Last post covered technical definitions of fault, error, and failure. In this post we will apply these definitions in a system.

Our context is a long-running service or server. It handles requests from many different consumers. Consumers may be human users, as in the case of a web site, or they may be other programs.

Engineering literature has many definitions of "availability." For our purpose we will use observed availability. That is the probability that the system survives between the time a request is submitted and the time it is retired. Mathematically, this can be expressed as the probability that the system does not fail between time T_0 and T_1, where the difference T_1 - T_0 is the request latency.

(There is a subtle issue with this definition of observed availability, but we can skirt it for the time being. It intrinsically assumes there is some other channel by which we can detect failures in the system. In a pure message-passing network such as TCP/IP, there is no way to distinguish between "failed" and "really, really slow." From the consumer's perspective, "too slow" is failed.)

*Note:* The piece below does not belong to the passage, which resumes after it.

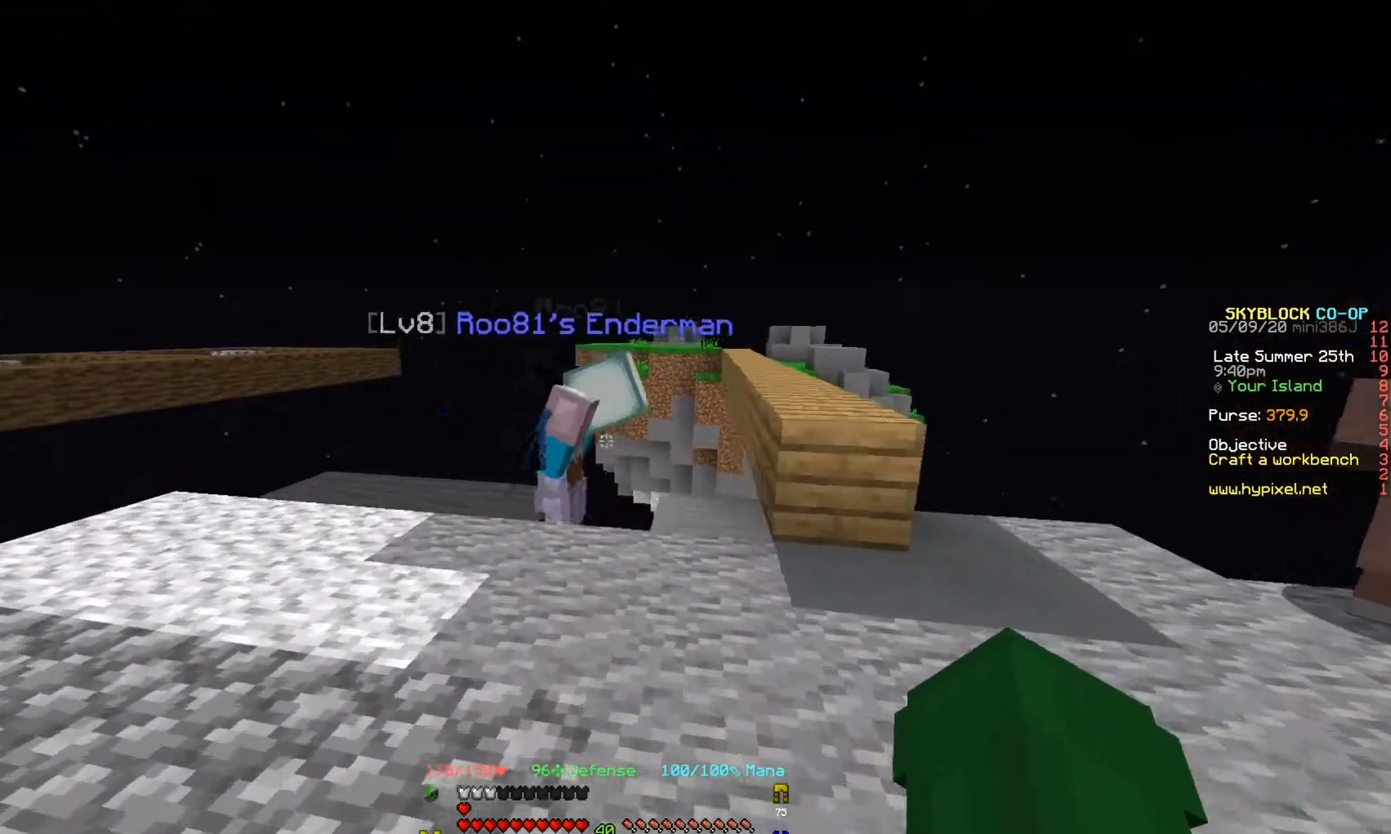
{"keys": ["d"], "events": [[33, "a", "up"], [267, "w", "up"], [367, "d", "down"]]}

The previous post established that faults will occur. To maintain availability, we must prevent faults from turning into failures. At the component level, we may apply fault-tolerance or fault-intolerance. Either way, we must assume that components will lose availability.

Stability, then, is the architectural characteristic that allows a system to maintain availability in the face of faults, errors, and partial failures.

At the system level, we can create stability by applying the principles of recovery-oriented computing.

1. Severability. When a component is malfunctioning, we must be able to cut it off from the rest of the system. This must be done dynamically at runtime. That is, it must not require changes to configuration or rebooting of the system as a whole.
2. Tolerance. Components must be able to absorb "shocks" without transmitting or amplifying them. When a component depends on a another component which is failing or severed, it must not exhibit higher latency or generate errors.
3. Recoverability. Failing components must be restarted without restarting the entire system.
4. Resilience. A component may have higher latency or error rate when under stress from partial failures or internal faults. However, when the external or internal condition is resolved, the component must return to its previous latency and error rate. That is, it must display no lasting damage from the period of high stress.

Of these characteristics, recoverability may be the easiest to achieve in today's architectures. Instance-level restarts of processes, virtual machines, or containers all achieve recoverability of a damaged components.

The remaining characteristics can be embedded in the code of a component via Circuit Breakers, Bulkheades, and Timeouts.